Begin Source document
Chapter 13 - Stitched in Time

Descending Djeser Djeseru

Left: the view from the top of the stairs leading down to the lower terrace of Hatshepsut's temple. In Hatshepsut's time there was a garden at the bottom, with pools, incense trees, and flowers. There was also a wall surrounding the whole complex.




Right: what remains of one of the two T-shaped pools, and some stumps of incense trees. It is unlikely either the pools or the stumps date from Hatshepsut's time, however.


The circumpolar stars

According to some of the religious writings of the Egyptians, after death pharaohs would ascend to the stars to be with the gods. These stars they called the 'imperishable ones' - the stars which never leave the sky, in other words the stars which never die. This was a suitable place to go for a pharaoh who wanted to live forever in the afterlife.
End Source document
Begin Material provided
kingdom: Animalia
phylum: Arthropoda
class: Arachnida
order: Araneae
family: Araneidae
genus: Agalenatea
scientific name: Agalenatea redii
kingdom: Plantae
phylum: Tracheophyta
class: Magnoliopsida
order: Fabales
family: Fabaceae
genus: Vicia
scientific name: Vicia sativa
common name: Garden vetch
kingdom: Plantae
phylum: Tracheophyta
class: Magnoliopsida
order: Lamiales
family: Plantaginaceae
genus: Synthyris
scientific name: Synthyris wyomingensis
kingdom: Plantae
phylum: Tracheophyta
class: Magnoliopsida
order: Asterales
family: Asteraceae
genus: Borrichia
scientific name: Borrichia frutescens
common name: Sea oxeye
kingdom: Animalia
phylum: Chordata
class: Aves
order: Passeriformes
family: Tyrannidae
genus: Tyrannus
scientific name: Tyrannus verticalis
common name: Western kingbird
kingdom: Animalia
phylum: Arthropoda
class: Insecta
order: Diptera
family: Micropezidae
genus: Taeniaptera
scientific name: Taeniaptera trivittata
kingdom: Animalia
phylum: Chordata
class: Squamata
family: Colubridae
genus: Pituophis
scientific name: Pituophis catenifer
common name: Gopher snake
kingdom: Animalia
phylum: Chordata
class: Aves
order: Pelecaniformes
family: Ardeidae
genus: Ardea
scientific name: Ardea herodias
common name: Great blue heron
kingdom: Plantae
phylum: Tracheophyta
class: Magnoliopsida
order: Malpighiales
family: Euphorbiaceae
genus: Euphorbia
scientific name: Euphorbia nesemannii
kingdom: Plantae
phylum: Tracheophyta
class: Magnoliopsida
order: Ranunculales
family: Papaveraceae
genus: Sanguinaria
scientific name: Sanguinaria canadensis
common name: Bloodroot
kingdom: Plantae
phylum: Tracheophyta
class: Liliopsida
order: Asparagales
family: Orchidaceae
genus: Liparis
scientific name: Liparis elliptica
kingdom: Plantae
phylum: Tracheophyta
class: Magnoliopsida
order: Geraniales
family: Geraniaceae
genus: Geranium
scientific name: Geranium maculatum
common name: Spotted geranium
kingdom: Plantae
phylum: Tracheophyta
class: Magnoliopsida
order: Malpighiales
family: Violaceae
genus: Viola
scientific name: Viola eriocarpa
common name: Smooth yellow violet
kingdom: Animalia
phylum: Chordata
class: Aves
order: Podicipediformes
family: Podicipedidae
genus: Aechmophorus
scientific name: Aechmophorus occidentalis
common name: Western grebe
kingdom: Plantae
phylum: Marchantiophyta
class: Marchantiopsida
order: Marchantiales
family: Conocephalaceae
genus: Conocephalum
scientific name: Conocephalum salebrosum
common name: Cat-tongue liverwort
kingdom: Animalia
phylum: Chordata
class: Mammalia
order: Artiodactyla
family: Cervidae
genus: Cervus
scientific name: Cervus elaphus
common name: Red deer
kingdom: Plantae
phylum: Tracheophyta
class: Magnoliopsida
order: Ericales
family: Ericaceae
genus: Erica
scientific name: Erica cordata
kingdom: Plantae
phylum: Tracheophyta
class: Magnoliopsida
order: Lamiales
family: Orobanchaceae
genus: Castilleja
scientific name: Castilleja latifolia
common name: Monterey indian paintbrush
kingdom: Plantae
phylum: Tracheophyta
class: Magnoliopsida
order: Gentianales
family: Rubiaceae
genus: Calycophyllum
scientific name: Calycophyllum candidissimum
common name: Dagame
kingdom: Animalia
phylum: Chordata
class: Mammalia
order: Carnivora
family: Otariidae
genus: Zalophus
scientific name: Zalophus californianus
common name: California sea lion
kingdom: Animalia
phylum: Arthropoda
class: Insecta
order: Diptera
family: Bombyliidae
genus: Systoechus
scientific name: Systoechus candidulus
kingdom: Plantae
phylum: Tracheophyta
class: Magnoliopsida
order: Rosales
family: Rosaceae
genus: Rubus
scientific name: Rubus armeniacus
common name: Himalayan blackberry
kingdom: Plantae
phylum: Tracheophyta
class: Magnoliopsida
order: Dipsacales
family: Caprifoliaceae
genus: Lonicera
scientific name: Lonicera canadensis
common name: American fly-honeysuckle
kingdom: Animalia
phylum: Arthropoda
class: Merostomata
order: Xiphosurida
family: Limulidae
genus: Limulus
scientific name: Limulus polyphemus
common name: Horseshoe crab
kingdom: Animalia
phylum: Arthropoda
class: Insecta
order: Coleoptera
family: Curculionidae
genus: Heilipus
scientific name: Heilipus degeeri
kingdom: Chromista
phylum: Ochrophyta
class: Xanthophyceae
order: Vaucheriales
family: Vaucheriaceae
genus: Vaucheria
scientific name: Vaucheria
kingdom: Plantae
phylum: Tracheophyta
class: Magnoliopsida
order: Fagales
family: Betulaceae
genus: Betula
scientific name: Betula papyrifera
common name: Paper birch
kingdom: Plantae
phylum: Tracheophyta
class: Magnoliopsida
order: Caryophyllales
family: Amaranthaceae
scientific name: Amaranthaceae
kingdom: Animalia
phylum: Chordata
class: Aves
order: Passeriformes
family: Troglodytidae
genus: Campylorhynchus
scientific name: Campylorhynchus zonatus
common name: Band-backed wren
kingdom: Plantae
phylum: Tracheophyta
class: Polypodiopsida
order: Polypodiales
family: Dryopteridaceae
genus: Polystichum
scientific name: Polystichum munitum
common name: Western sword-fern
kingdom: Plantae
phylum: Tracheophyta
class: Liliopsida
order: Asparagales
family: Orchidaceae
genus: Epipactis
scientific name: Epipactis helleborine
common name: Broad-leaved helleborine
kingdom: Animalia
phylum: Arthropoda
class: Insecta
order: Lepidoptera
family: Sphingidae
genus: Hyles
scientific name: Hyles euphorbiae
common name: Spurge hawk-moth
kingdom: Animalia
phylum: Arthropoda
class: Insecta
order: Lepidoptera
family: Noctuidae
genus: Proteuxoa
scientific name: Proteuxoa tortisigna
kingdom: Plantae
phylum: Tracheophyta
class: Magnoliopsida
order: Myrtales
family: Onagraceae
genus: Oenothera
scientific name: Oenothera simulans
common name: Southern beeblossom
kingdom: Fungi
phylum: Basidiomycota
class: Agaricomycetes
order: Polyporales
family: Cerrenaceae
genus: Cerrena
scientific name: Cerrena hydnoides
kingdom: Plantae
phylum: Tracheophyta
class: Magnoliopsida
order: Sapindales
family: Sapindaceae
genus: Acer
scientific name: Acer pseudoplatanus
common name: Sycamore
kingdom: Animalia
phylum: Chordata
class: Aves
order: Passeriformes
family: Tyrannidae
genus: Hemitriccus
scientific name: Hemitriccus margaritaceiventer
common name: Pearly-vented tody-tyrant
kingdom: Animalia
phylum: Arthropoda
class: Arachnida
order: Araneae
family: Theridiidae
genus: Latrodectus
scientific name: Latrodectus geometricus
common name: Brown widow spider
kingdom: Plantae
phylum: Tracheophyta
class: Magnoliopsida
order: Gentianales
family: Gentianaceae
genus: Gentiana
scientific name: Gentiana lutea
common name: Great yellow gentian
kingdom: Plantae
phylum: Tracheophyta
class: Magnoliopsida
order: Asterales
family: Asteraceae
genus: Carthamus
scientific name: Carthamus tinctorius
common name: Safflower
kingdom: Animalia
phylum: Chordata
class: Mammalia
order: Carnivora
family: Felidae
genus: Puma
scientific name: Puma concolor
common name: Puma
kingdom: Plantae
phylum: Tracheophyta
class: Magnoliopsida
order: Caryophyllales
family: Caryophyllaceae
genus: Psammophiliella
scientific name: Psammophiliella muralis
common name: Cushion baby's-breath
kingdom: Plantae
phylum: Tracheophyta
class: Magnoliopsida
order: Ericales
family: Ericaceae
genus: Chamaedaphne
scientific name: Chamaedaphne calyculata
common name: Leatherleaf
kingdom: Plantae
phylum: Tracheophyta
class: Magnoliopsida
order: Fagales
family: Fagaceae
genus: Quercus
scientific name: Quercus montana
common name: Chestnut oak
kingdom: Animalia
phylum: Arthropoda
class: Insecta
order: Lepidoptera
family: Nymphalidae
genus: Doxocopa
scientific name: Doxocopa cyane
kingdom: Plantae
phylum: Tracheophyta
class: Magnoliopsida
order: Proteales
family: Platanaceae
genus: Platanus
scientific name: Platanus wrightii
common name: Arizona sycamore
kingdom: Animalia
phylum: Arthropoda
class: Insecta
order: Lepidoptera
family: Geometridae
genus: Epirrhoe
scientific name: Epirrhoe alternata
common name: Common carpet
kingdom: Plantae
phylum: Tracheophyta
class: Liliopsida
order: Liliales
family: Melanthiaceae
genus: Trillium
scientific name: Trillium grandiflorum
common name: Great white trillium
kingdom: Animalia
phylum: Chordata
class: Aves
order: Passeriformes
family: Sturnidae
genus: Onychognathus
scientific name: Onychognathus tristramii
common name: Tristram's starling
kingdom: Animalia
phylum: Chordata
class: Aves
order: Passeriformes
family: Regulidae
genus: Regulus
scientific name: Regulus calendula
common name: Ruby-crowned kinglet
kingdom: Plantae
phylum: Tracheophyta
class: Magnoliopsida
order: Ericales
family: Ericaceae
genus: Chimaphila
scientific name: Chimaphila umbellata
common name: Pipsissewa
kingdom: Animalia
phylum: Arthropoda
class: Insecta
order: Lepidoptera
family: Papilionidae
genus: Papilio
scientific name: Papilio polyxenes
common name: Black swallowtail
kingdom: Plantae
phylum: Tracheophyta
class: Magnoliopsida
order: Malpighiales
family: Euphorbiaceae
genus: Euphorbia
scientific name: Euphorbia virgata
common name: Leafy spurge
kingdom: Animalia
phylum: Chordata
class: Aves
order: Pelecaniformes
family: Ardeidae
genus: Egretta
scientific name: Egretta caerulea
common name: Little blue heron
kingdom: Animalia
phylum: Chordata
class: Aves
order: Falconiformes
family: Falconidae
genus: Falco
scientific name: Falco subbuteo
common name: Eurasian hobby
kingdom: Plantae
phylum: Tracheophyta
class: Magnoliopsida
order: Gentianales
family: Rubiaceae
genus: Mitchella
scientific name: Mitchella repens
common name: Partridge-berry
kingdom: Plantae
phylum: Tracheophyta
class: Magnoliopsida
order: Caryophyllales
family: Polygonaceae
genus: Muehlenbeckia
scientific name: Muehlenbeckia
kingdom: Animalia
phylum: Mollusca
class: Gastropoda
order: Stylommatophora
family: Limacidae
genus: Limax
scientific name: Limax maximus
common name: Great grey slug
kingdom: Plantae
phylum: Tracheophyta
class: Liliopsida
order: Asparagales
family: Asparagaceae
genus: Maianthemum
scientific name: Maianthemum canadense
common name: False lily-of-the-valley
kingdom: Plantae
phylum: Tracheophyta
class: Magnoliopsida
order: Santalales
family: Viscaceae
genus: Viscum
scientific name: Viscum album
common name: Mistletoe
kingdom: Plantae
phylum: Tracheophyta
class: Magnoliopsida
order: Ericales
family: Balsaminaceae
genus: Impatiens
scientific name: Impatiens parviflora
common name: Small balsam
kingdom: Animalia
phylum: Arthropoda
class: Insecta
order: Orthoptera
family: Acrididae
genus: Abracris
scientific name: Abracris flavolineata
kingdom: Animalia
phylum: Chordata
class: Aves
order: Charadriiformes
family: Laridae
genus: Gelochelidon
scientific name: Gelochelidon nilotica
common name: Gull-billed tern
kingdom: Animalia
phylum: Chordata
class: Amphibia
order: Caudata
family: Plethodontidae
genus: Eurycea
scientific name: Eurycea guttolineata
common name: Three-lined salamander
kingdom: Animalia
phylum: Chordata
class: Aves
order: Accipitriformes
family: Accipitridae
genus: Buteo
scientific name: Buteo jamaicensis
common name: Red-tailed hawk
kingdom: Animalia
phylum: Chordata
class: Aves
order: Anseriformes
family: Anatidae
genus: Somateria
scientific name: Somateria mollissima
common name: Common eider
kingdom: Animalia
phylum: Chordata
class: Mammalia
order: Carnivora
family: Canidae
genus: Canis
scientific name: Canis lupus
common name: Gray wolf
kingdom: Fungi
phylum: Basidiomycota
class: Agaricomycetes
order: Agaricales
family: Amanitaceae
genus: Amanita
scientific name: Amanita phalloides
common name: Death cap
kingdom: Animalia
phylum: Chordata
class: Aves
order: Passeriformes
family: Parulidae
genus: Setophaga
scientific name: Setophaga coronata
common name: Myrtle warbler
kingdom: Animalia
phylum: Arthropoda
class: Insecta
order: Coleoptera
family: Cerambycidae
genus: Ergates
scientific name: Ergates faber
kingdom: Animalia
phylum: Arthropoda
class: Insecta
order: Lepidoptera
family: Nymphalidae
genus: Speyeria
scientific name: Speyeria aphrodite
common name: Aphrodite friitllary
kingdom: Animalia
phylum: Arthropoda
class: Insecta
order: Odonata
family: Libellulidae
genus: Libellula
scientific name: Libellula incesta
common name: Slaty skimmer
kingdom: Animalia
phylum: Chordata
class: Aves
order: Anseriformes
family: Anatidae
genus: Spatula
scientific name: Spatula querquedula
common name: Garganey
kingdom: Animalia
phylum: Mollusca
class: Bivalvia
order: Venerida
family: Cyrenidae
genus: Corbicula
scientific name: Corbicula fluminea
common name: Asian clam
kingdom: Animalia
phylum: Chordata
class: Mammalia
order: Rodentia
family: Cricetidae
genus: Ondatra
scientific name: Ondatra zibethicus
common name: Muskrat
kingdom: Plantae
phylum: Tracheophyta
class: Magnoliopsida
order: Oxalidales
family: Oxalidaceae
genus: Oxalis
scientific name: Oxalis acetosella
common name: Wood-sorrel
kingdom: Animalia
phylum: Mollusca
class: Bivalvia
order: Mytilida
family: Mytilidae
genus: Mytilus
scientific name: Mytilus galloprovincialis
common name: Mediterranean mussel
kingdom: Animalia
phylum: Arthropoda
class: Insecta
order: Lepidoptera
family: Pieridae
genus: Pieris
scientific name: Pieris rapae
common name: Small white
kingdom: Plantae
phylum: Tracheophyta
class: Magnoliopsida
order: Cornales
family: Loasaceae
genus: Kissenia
End Material provided
Description of the task
Transcribe the portion of the page on Hatshepsut's temple that opens with the words containing "Descending Djeser Djeseru" and closes with "in the afterlife.". The data plays no role in this work.

Task solution
Descending Djeser Djeseru

Left: the view from the top of the stairs leading down to the lower terrace of Hatshepsut's temple. In Hatshepsut's time there was a garden at the bottom, with pools, incense trees, and flowers. There was also a wall surrounding the whole complex.




Right: what remains of one of the two T-shaped pools, and some stumps of incense trees. It is unlikely either the pools or the stumps date from Hatshepsut's time, however.


The circumpolar stars

According to some of the religious writings of the Egyptians, after death pharaohs would ascend to the stars to be with the gods. These stars they called the 'imperishable ones' - the stars which never leave the sky, in other words the stars which never die. This was a suitable place to go for a pharaoh who wanted to live forever in the afterlife.